__Work instructions__: How many lines of the items below contain the string "whiskers"? Case matters; reply with the number only.
######
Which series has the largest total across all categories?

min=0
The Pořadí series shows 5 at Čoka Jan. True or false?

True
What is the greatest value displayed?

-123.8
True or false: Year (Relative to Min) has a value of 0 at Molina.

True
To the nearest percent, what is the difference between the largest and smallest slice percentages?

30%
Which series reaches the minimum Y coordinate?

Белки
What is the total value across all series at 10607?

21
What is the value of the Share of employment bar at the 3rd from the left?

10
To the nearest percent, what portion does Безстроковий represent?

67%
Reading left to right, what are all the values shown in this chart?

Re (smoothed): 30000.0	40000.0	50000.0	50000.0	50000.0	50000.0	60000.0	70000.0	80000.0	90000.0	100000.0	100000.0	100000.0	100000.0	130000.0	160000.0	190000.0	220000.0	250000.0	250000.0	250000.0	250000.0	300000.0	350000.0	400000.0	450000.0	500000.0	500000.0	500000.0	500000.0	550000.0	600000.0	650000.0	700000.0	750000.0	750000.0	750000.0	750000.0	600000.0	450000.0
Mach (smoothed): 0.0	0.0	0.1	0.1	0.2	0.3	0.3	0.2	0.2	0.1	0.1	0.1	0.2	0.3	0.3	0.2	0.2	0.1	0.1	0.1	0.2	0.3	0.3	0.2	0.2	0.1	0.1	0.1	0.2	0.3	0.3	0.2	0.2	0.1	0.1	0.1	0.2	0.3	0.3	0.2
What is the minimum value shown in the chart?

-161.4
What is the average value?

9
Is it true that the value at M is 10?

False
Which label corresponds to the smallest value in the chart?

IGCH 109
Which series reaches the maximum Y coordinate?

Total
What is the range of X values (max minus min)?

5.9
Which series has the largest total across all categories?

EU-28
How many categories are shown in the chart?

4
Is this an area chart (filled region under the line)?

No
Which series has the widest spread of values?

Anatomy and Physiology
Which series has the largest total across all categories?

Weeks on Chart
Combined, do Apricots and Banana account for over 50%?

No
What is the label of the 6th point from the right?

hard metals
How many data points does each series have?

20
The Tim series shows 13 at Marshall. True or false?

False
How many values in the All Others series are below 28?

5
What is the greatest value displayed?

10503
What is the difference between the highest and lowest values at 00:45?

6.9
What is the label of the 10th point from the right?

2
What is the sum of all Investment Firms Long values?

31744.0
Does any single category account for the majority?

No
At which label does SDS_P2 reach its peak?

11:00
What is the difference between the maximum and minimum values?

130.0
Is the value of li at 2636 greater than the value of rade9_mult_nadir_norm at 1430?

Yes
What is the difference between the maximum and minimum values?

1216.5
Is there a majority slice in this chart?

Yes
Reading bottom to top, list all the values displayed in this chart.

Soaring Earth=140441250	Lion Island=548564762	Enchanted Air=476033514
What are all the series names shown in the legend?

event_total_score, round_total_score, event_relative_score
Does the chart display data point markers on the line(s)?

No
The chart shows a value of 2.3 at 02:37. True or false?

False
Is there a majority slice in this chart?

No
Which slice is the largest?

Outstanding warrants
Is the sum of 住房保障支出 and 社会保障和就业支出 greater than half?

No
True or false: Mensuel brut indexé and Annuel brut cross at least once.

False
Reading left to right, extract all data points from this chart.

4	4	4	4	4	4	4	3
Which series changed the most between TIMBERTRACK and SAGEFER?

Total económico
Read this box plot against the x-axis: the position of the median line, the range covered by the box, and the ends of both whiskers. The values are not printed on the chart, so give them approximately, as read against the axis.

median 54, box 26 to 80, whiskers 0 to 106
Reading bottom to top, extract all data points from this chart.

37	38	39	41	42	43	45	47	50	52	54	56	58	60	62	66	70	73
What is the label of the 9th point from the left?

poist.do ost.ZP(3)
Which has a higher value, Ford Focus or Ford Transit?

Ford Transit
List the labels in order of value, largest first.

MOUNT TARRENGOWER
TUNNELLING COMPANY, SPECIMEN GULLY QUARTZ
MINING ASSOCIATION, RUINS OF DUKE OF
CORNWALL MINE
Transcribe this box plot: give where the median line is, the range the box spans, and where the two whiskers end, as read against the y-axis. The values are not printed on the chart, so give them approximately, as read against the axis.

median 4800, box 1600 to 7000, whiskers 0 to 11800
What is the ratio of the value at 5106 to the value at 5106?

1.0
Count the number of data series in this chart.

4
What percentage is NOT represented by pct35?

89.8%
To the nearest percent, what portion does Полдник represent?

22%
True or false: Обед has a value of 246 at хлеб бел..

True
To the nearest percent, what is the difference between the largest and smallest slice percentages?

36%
######
__Answer for this exercise__: 4